Fumbles can be fluky
The No. 1 problem for Michigan so far has been taking care of the football, and while turnovers can easily derail a season, this seems like an issue Michigan could clean up.
Patterson specifically has coughed the ball up three times in two games after being extremely disciplined in 2018. Lavert Hill and VanSumeren have also lost fumbles.
In total, Michigan has put the ball on the turf eight times.
There are fumble issues, and then there are flukes. Eight fumbles in two games feels like a bit of both.
Patterson and Hill are senior leaders. VanSumeren will either take care of the ball or lose carries. The fact that Michigan had some bad fumble luck and still came away with two wins is encouraging, in a way.
Maybe Gattis didn't preach ball security enough in the offseason and Michigan will fumble 52 times in 13 games. It seems more likely, though, that the importance of ball security will be hammered home the next two weeks and Michigan will take better care of the ball.
Last year Michigan only lost three fumbles all season -- best in the country. This year, the Wolverines are the only team to have lost five fumbles in two games.
Regression seems likely.
Shea Patterson's track record
Fumbles and inaccuracy have plagued Patterson early in the season despite coaches raving all offseason about how well he fits into the new offense.
The knee-jerk reaction for some has been to give up on Patterson, but he's got a track record of being a solid quarterback that spans longer than two games.
Is he injured? Does he not trust his protection? Are the fumbles simply throwing off his rhythm?
Whatever's going on, Gattis needs to figure it out in the next two weeks.
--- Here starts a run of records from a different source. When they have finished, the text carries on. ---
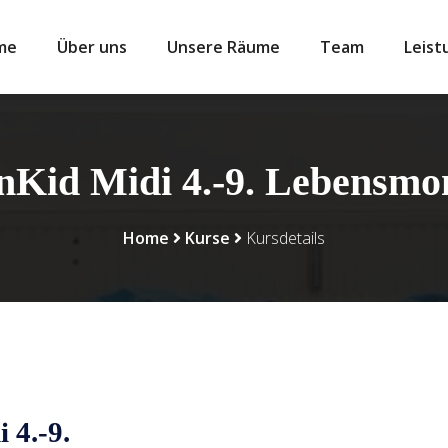
me
Über uns
Unsere Räume
Team
Leist
nKid Midi 4.-9. Lebensmo
Home
Kurse
Kursdetails
 4.-9.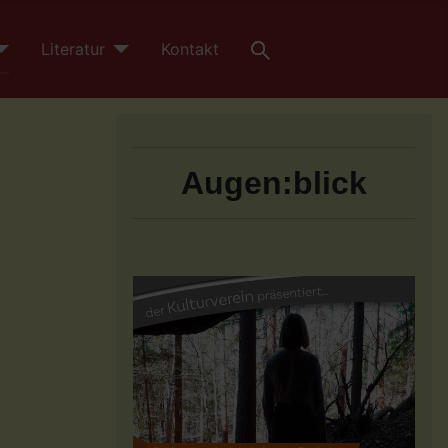
Literatur
Kontakt
Augen:blick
Michigan's offense is reliant on getting the ball to playmakers, and Patterson is the one who has to do so.
With Runyan returning and Charbonnet earning a higher percentage of snaps at running back, the protection should be better going forward. That could allow Patterson so settle in and make the throws he did a year ago.
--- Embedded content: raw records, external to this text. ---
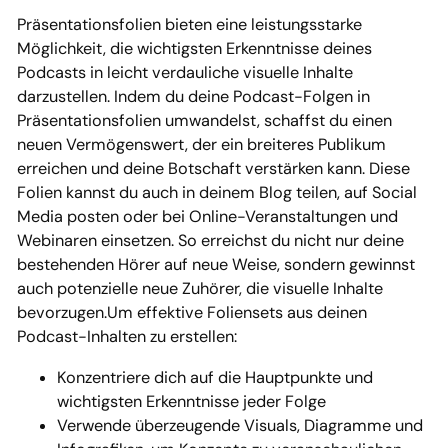
Präsentationsfolien bieten eine leistungsstarke
Möglichkeit, die wichtigsten Erkenntnisse deines
Podcasts in leicht verdauliche visuelle Inhalte
darzustellen. Indem du deine Podcast-Folgen in
Präsentationsfolien umwandelst, schaffst du einen
neuen Vermögenswert, der ein breiteres Publikum
erreichen und deine Botschaft verstärken kann. Diese
Folien kannst du auch in deinem Blog teilen, auf Social
Media posten oder bei Online-Veranstaltungen und
Webinaren einsetzen. So erreichst du nicht nur deine
bestehenden Hörer auf neue Weise, sondern gewinnst
auch potenzielle neue Zuhörer, die visuelle Inhalte
bevorzugen.Um effektive Foliensets aus deinen
Podcast-Inhalten zu erstellen:
Konzentriere dich auf die Hauptpunkte und
wichtigsten Erkenntnisse jeder Folge
Verwende überzeugende Visuals, Diagramme und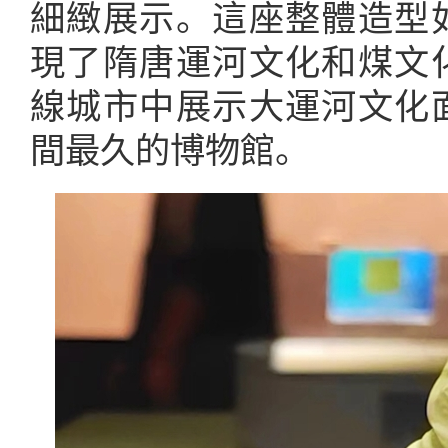
細緻展示。這座整體造型
現了隋唐運河文化和煤文
線城市中展示大運河文化
間最久的博物館。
Every championship team gets contributions from unexpected sources over the course of a season, and that's already been the case for Michigan.
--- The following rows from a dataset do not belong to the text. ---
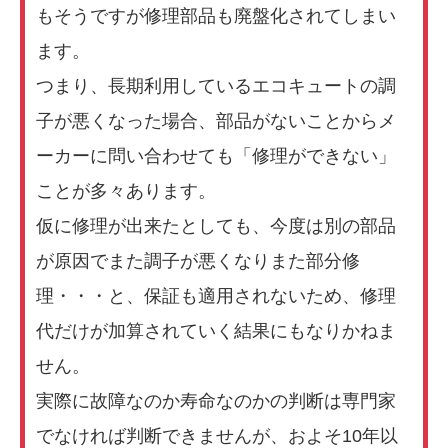
もそうですが修理部品も廃盤化されてしまい
ます。
つまり、長期利用しているエコキュートの調
子が悪くなった場合、部品がないことからメ
ーカーに問い合わせても「修理ができない」
ことが多々あります。
仮に修理が出来たとしても、今度は別の部品
が原因でまた調子が悪くなりまた部分修
理・・・と、保証も適用されないため、修理
代だけが加算されていく結果にもなりかねま
せん。
実際に故障なのか寿命なのかの判断は専門家
でなければ判断できませんが、およそ10年以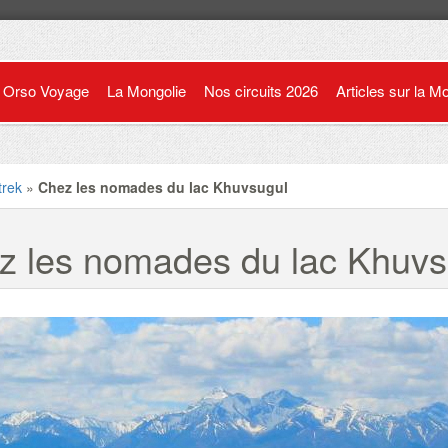
Orso Voyage
La Mongolie
Nos circuits 2026
Articles sur la M
trek
»
Chez les nomades du lac Khuvsugul
z les nomades du lac Khuvs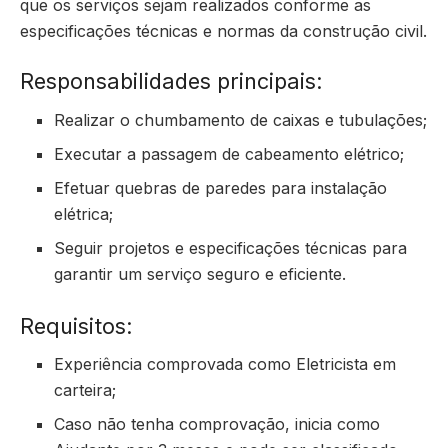
que os serviços sejam realizados conforme as
especificações técnicas e normas da construção civil.
Responsabilidades principais:
Realizar o chumbamento de caixas e tubulações;
Executar a passagem de cabeamento elétrico;
Efetuar quebras de paredes para instalação
elétrica;
Seguir projetos e especificações técnicas para
garantir um serviço seguro e eficiente.
Requisitos:
Experiência comprovada como Eletricista em
carteira;
Caso não tenha comprovação, inicia como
Charbonnet is the most obvious example, racking up 215 yards and three touchdowns on 41 carries and four catches in his first two career games.
But freshmen aren't the only players who can break out. Sophomore Ronnie Bell has already surpassed his catch total from last year, leading the team with nine grabs. He was the offensive savior for Michigan against Army, picking up four critical first downs on third and long to extend drives.
Coaches raved about Charbonnet and Bell during the offseason, and so far, they've back up the hype.
On defense, fifth-year senior Jordan Glasgow is an obvious breakout player. He's second on the team with 17 tackles and leads the defense with two sacks.
As a former walk-on in his fifth year on the roster, Glasgow is the definition of a breakout player.
We've seen the other side
As bad as Michigan has looked in its first two wins, fans have seen plenty of the opposite throughout the Harbaugh era, and it hasn't led to any championships.
Michigan beat No. 22 BYU, Maryland and No. 13 Northwestern by a combined score of 97-0 in consecutive weeks in 2015 and still lost to Michigan State at home and got blown out 42-13 against Ohio State.
In 2016, Michigan beat Hawaii, UCF, Colorado and Penn State by a combined 153 points and demolished Rutgers 78-0. The season ended with three losses in the final four games.
The 2017 team crushed Florida, Cincinnati and Purdue early in the season before ultimately losing five games.
Nine double-digit wins during a 10-game winning streak wasn't enough to help Michigan beat Ohio State last season.
Conversely, Ohio State nearly lost to Penn State, Nebraska and Maryland last season before beating No. 4 Michigan, winning the Big Ten championship and taking home a Rose Bowl trophy.
Recent history suggests early season tune-up games are less about how teams look and more about surviving.
So far, Michigan has survived. Now we'll find out if it's a true contender.